> _WORK ORDER_: Your task is to write out exactly the lines from the line containing "- **Preserve**: Current" through the end of the records, inclusive at both ends.

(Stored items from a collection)
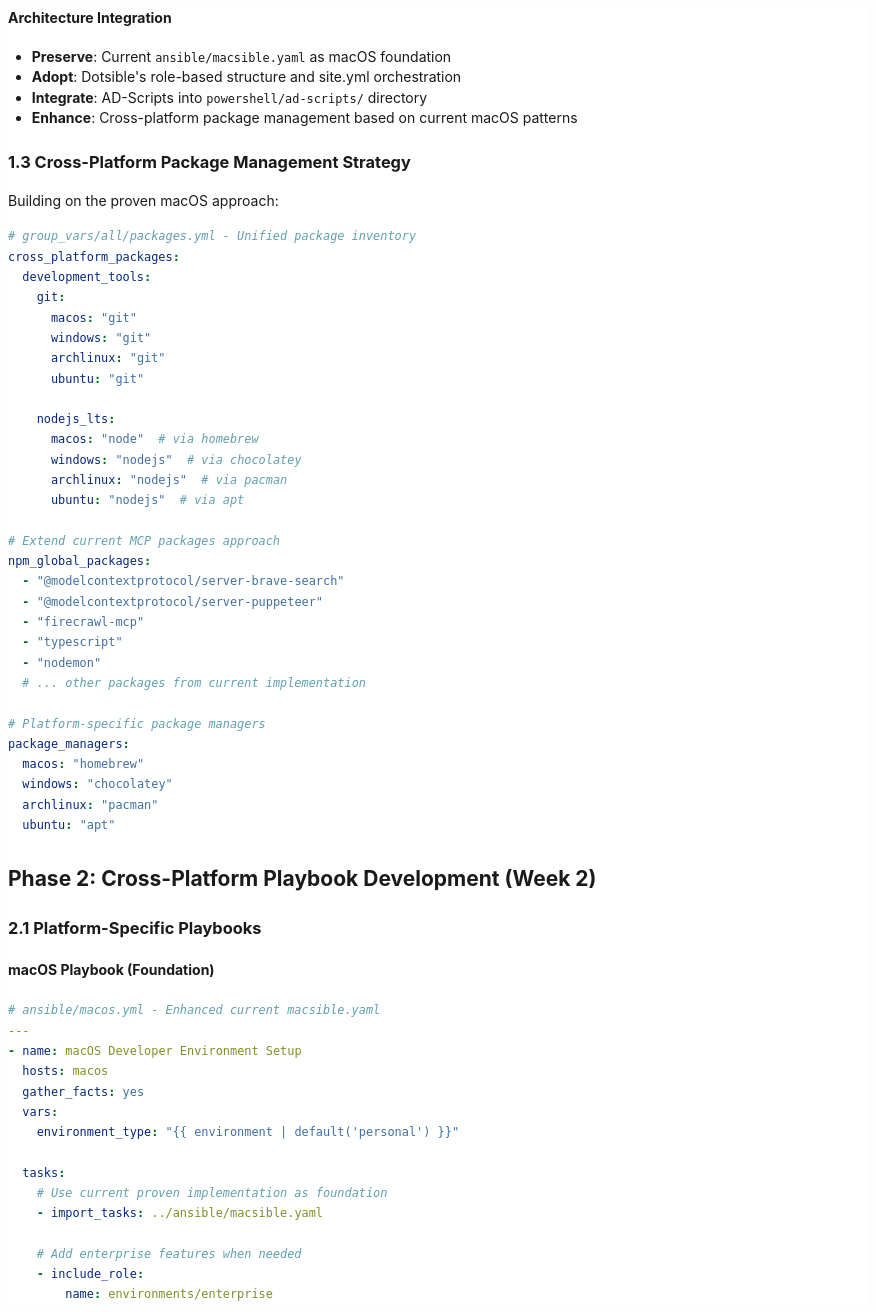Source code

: #### Architecture Integration
- **Preserve**: Current `ansible/macsible.yaml` as macOS foundation
- **Adopt**: Dotsible's role-based structure and site.yml orchestration
- **Integrate**: AD-Scripts into `powershell/ad-scripts/` directory
- **Enhance**: Cross-platform package management based on current macOS patterns

### 1.3 Cross-Platform Package Management Strategy

Building on the proven macOS approach:

```yaml
# group_vars/all/packages.yml - Unified package inventory
cross_platform_packages:
  development_tools:
    git:
      macos: "git"
      windows: "git"
      archlinux: "git" 
      ubuntu: "git"
    
    nodejs_lts:
      macos: "node"  # via homebrew
      windows: "nodejs"  # via chocolatey
      archlinux: "nodejs"  # via pacman
      ubuntu: "nodejs"  # via apt

# Extend current MCP packages approach
npm_global_packages:
  - "@modelcontextprotocol/server-brave-search"
  - "@modelcontextprotocol/server-puppeteer"
  - "firecrawl-mcp"
  - "typescript"
  - "nodemon"
  # ... other packages from current implementation

# Platform-specific package managers
package_managers:
  macos: "homebrew"
  windows: "chocolatey"
  archlinux: "pacman"
  ubuntu: "apt"
```

## Phase 2: Cross-Platform Playbook Development (Week 2)

### 2.1 Platform-Specific Playbooks

#### macOS Playbook (Foundation)
```yaml
# ansible/macos.yml - Enhanced current macsible.yaml
---
- name: macOS Developer Environment Setup
  hosts: macos
  gather_facts: yes
  vars:
    environment_type: "{{ environment | default('personal') }}"
  
  tasks:
    # Use current proven implementation as foundation
    - import_tasks: ../ansible/macsible.yaml
    
    # Add enterprise features when needed
    - include_role:
        name: environments/enterprise
```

> _OUTPUT OF THE EXERCISE_:
- **Preserve**: Current `ansible/macsible.yaml` as macOS foundation
- **Adopt**: Dotsible's role-based structure and site.yml orchestration
- **Integrate**: AD-Scripts into `powershell/ad-scripts/` directory
- **Enhance**: Cross-platform package management based on current macOS patterns

### 1.3 Cross-Platform Package Management Strategy

Building on the proven macOS approach:

```yaml
# group_vars/all/packages.yml - Unified package inventory
cross_platform_packages:
  development_tools:
    git:
      macos: "git"
      windows: "git"
      archlinux: "git" 
      ubuntu: "git"
    
    nodejs_lts:
      macos: "node"  # via homebrew
      windows: "nodejs"  # via chocolatey
      archlinux: "nodejs"  # via pacman
      ubuntu: "nodejs"  # via apt

# Extend current MCP packages approach
npm_global_packages:
  - "@modelcontextprotocol/server-brave-search"
  - "@modelcontextprotocol/server-puppeteer"
  - "firecrawl-mcp"
  - "typescript"
  - "nodemon"
  # ... other packages from current implementation

# Platform-specific package managers
package_managers:
  macos: "homebrew"
  windows: "chocolatey"
  archlinux: "pacman"
  ubuntu: "apt"
```

## Phase 2: Cross-Platform Playbook Development (Week 2)

### 2.1 Platform-Specific Playbooks

#### macOS Playbook (Foundation)
```yaml
# ansible/macos.yml - Enhanced current macsible.yaml
---
- name: macOS Developer Environment Setup
  hosts: macos
  gather_facts: yes
  vars:
    environment_type: "{{ environment | default('personal') }}"
  
  tasks:
    # Use current proven implementation as foundation
    - import_tasks: ../ansible/macsible.yaml
    
    # Add enterprise features when needed
    - include_role:
        name: environments/enterprise
```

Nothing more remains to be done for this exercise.